Um estudo feito pela OpenAI, desenvolvedora do ChatGPT, em parceria com a Universidade da Pensilvânia, aponta que mais de 90% das tarefas executadas por trabalhadores podem ser aceleradas em pelo menos 10% com o uso da inteligência artificial (IA). Em cerca de um terço dos casos analisados, o ganho de produtividade pode chegar a 50%.

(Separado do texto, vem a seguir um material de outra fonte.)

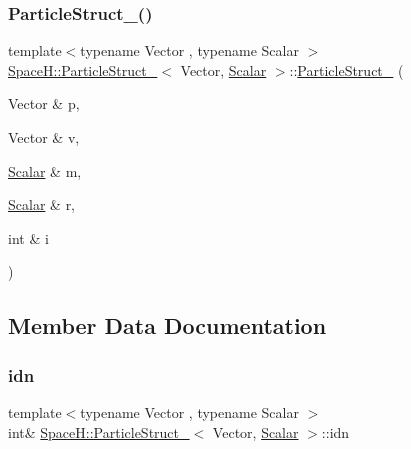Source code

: \subsubsection{\texorpdfstring{Particle\+Struct\+\_\+()}{ParticleStruct\_()}\hspace{0.1cm}{\footnotesize\ttfamily [2/2]}}
{\footnotesize\ttfamily template$<$typename Vector , typename Scalar $>$ \\
\mbox{\hyperlink{struct_space_h_1_1_particle_struct__}{Space\+H\+::\+Particle\+Struct\+\_\+}}$<$ Vector, \mbox{\hyperlink{create_kepler_8cpp_a8c2981f3f834be9448a6ab06c28748eb}{Scalar}} $>$\+::\mbox{\hyperlink{struct_space_h_1_1_particle_struct__}{Particle\+Struct\+\_\+}} (\begin{DoxyParamCaption}\item[{Vector \&}]{p,  }\item[{Vector \&}]{v,  }\item[{\mbox{\hyperlink{create_kepler_8cpp_a8c2981f3f834be9448a6ab06c28748eb}{Scalar}} \&}]{m,  }\item[{\mbox{\hyperlink{create_kepler_8cpp_a8c2981f3f834be9448a6ab06c28748eb}{Scalar}} \&}]{r,  }\item[{int \&}]{i }\end{DoxyParamCaption})\hspace{0.3cm}{\ttfamily [inline]}}



\subsection{Member Data Documentation}
\mbox{\label{struct_space_h_1_1_particle_struct___a4e1ffe43fb4118732fb301cd6029712e}} 
\subsubsection{\texorpdfstring{idn}{idn}}
{\footnotesize\ttfamily template$<$typename Vector , typename Scalar $>$ \\
int\& \mbox{\hyperlink{struct_space_h_1_1_particle_struct__}{Space\+H\+::\+Particle\+Struct\+\_\+}}$<$ Vector, \mbox{\hyperlink{create_kepler_8cpp_a8c2981f3f834be9448a6ab06c28748eb}{Scalar}} $>$\+::idn}

\mbox{\label{struct_space_h_1_1_particle_struct___a51b155f67fbf98f5cf0dbf1231ad0d5f}} 
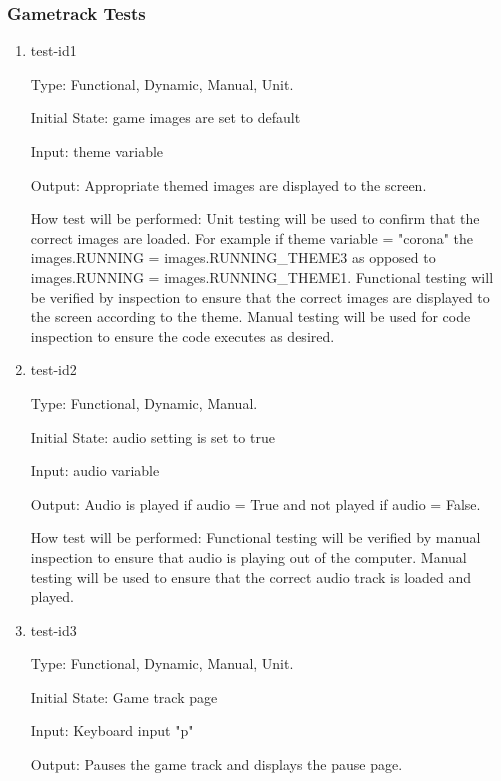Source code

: \documentclass[12pt, titlepage]{article}
\begin{document}
	
	\subsubsection{Gametrack Tests}
	
	\begin{enumerate}
		
		\item{test-id1\\}
		
		Type: Functional, Dynamic, Manual, Unit.
		
		Initial State: game images are set to default 
		
		Input: theme variable
		
		Output: Appropriate themed images are displayed to the screen.
		
		How test will be performed: Unit testing will be used to confirm that the correct images are loaded. For example if theme variable = "corona" the images.RUNNING = images.RUNNING\_THEME3 as opposed to images.RUNNING = images.RUNNING\_THEME1. Functional testing will be verified by inspection to ensure that the correct images are displayed to the screen according to the theme. Manual testing will be used for code inspection to ensure the code executes as desired. 
		
		\item{test-id2\\}
		
		Type: Functional, Dynamic, Manual.
		
		Initial State: audio setting is set to true 
		
		Input: audio variable 
		
		Output: Audio is played if audio = True and not played if audio = False. 
		
		How test will be performed: Functional testing will be verified by manual inspection to ensure that audio is playing out of the computer. Manual testing will be used to ensure that the correct audio track is loaded and played. 
		
		\item{test-id3\\}
		
		Type: Functional, Dynamic, Manual, Unit.
		
		Initial State: Game track page 
		
		Input: Keyboard input "p" 
		
		Output: Pauses the game track and displays the pause page. 
		

\end{enumerate}
\end{document}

Apesar do potencial identificado pela pesquisa, o especialista em processos e inteligência artificial da Wallerius Seguros, Armando Tafarel Neto, alerta que a adoção da tecnologia não é um processo simples nem de baixo custo. Segundo ele, a implementação eficiente da IA requer conhecimento técnico e profissionais capacitados para orientar a aplicação.
“Do ponto de vista teórico, já é possível alcançar esses ganhos. Porém, é preciso diferenciar o trabalho manual do intelectual. Em atividades que dependem principalmente de esforço físico, a inteligência artificial ainda não consegue contribuir de forma tão significativa. Já nas tarefas intelectuais, o potencial de otimização é muito grande”, explica.
Dados do setor indicam que 72% das empresas ainda não utilizam inteligência artificial ou fazem uso apenas básico da tecnologia. Apenas uma em cada quatro organizações possui uma aplicação mais estruturada, embora cerca de 70% reconheçam que a IA pode trazer benefícios para os negócios.
Tafarel também chama a atenção para os riscos de uma adoção inadequada da tecnologia, especialmente no relacionamento com os clientes. Segundo ele, algumas empresas que substituíram parte do atendimento humano por sistemas automatizados já começam a rever essa estratégia diante da insatisfação dos consumidores.
“Entendo que as empresas não devem terceirizar para a inteligência artificial o relacionamento com o cliente, que é uma das partes mais importantes do negócio. Em muitos casos, estão cometendo esse erro”, afirma.